Незадолго перед премьерой фильма "Глаза", в котором я отснялась перед отъездом, записали на пленку мое обращение ко "всей дружной семье американских кинематографистов". В день премьеры его передали по радио вместе с французским гимном "Марсельеза", и оно облетело всю страну, наделав немало шуму.
По контракту, подсунутому мне Джиксом, я не имела права говорить о себе в первом лице. Только так: "Фру-Фру чихать на вас хотела" или: "Фру-Фру не знает, куда засунула свою вонючую правую туфлю". Даже со своей лучшей подругой Рейчел Ди, торгующей сорочками "Эрроу" в Уэствуде. Что уж говорить о других? Но для моей тронной речи Джикс сделал исключение, позволил говорить как всем нормальным людям. Чудеса, да и только! Несмотря на треск и хрипы, моя речь "явилась лучом надежды в сумерках мирозданья". Так писали все газетенки. Зачитала я ее по бумажке, которую сочинили нанятые Джиксом борзописцы. Хотя все слова там были написаны, как они произносятся, прочитать их было для меня пыткой. Я спотыкалась на каждом слове, состоящем из больше чем одного слога. Потому и слеза в голосе, не по какой другой причине. Я сообщила, что фильм "Глаза" мне дороже всех моих фильмов, потому что "в тяжкую годину, которую сейчас переживает все цивилизованное человечество, моя роль глухонемой, вне зависимости от мастерства исполнительницы, вырастает в символ", и все в таком духе. Далее я выразила свою глубокую скорбь, что оторвана, и, увы, неизвестно насколько, от общества коллег, но притом заверила, что храню благодарную память о радушии, с которым они приняли в свою среду французскую девчонку, что явилось символом нерушимой дружбы, связывающей две великие нации еще со времен Лафайета. Потом, кажется, я помянула Чарлза Боера, Эдварда Г.Робинсона, Анабеллу. И, конечно, этих сбежавших от нацистов чертовых режиссера и актеришку, которых подобрал Джикс. Понятно, не называя фамилий. Странно, что меня не заставили помянуть и об Орлом-и-Решкой с ее очищенными креветками.
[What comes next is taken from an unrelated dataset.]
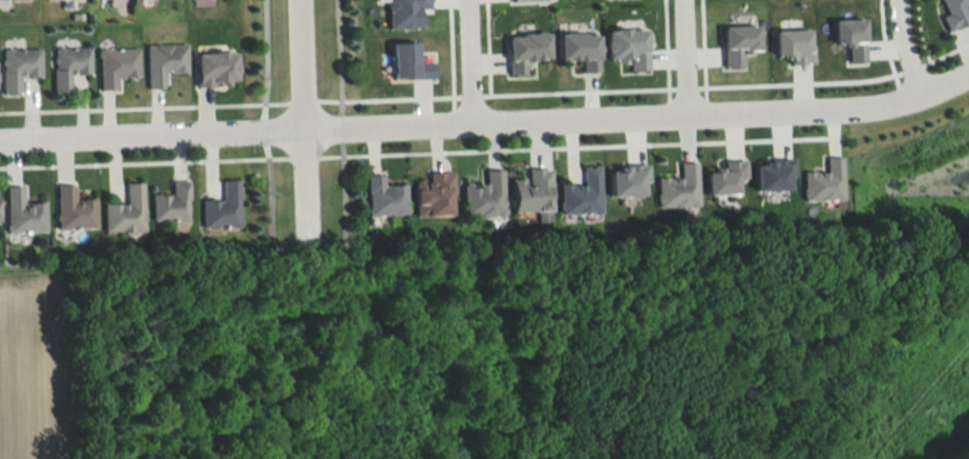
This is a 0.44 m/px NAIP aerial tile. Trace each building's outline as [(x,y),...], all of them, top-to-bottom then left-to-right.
[(386,26),(385,0),(427,0),(427,6),(416,6),(416,11),(420,11),(420,25),(411,25),(411,27),(398,27),(398,26),(386,26)] [(943,11),(938,0),(968,0),(968,4),(965,6),(964,3),(959,6),(966,20),(944,30),(937,14),(943,11)] [(829,17),(859,16),(859,38),(861,38),(862,59),(845,60),(845,43),(839,43),(839,40),(830,41),(829,17)] [(718,23),(753,21),(754,48),(745,48),(746,51),(740,52),(740,65),(720,66),(718,23)] [(603,28),(611,27),(611,25),(626,25),(626,26),(643,26),(644,43),(645,43),(646,67),(628,68),(627,55),(622,55),(622,59),(613,59),(613,55),(612,57),(608,57),(605,55),(605,48),(603,48),(603,38),(604,38),(603,28)] [(769,27),(804,25),(805,43),(809,43),(810,61),(787,62),(786,54),(779,54),(779,52),(770,53),(769,27)] [(528,59),(527,60),(523,60),(523,72),(506,72),(505,33),(518,33),(518,30),(531,30),(531,29),(540,29),(540,30),(545,30),(545,54),(538,54),(538,56),(530,56),(530,59),(528,59)] [(555,31),(582,30),(582,32),(595,31),(595,42),(597,43),(597,47),(595,49),(596,69),(580,70),(580,56),(573,56),(573,55),(556,56),(555,31)] [(389,41),(413,39),(414,47),(416,47),(416,54),(414,55),(414,60),(431,59),(432,76),(407,77),(407,75),(390,76),(389,41)] [(186,74),(186,44),(147,45),(147,89),(166,89),(165,74),(186,74)] [(52,47),(52,93),(68,93),(69,74),(89,74),(89,48),(52,47)] [(138,78),(138,48),(98,49),(99,91),(116,91),(115,78),(138,78)] [(1,49),(1,94),(18,94),(18,77),(39,77),(39,49),(1,49)] [(198,85),(237,85),(237,52),(198,52),(198,85)] [(823,156),(840,155),(841,199),(802,200),(801,170),(823,170),(823,156)] [(791,156),(792,175),(785,175),(785,188),(753,189),(752,164),(760,164),(759,160),(766,159),(766,157),(791,156)] [(677,160),(695,160),(696,207),(655,208),(655,202),(654,202),(654,193),(655,193),(655,176),(677,176),(677,160)] [(722,160),(742,160),(743,176),(733,177),(733,193),(704,194),(703,170),(710,170),(710,166),(719,166),(719,169),(722,169),(722,160)] [(614,165),(625,164),(625,163),(645,162),(646,181),(640,181),(640,194),(607,195),(606,169),(615,169),(614,165)] [(580,165),(597,165),(599,197),(599,198),(599,202),(598,203),(599,213),(597,213),(596,215),(590,214),(588,213),(559,214),(559,209),(558,209),(558,201),(559,201),(558,184),(569,183),(569,184),(581,184),(580,165)] [(526,167),(542,167),(542,168),(548,168),(549,196),(547,196),(548,210),(511,211),(510,199),(509,199),(508,186),(509,186),(509,178),(523,177),(523,185),(527,185),(526,167)] [(469,182),(472,186),(476,185),(476,182),(483,182),(483,168),(501,168),(502,197),(503,198),(503,203),(502,206),(503,208),(504,213),(500,216),(461,217),(461,187),(464,182),(469,182)] [(429,172),(451,172),(452,193),(448,193),(448,198),(450,199),(450,203),(449,206),(450,208),(450,212),(448,215),(441,216),(438,213),(424,214),(423,216),(417,217),(414,215),(413,188),(424,188),(424,181),(429,181),(429,172)] [(364,173),(380,173),(381,184),(403,183),(404,212),(375,213),(374,214),(368,215),(365,212),(365,207),(366,206),(365,191),(364,191),(364,173)] [(240,180),(222,181),(223,201),(202,201),(202,228),(240,228),(240,180)] [(188,221),(188,182),(171,182),(171,195),(152,195),(152,221),(188,221)] [(143,184),(125,184),(125,204),(103,204),(103,232),(143,232),(143,184)] [(56,229),(95,229),(95,199),(74,200),(74,185),(56,185),(56,229)] [(6,187),(6,233),(45,233),(45,203),(22,203),(22,187),(6,187)]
Короче говоря, не успели мы еще сняться с якоря, как "Глаза" принесли столько башлей, сколько "Шее" и не снилось, если б я даже в ней и не пела. Каждый день за завтраком Джикс подсчитывал барыши. После чего лукаво на меня поглядывал и заявлял: "Если б сейчас под рукой был Бен Хеч или хотя бы кто-нибудь из гарвардских сопляков, который разродился бестселлером и теперь целыми днями дрочит в застенках "Фокса", мы б такое забацали".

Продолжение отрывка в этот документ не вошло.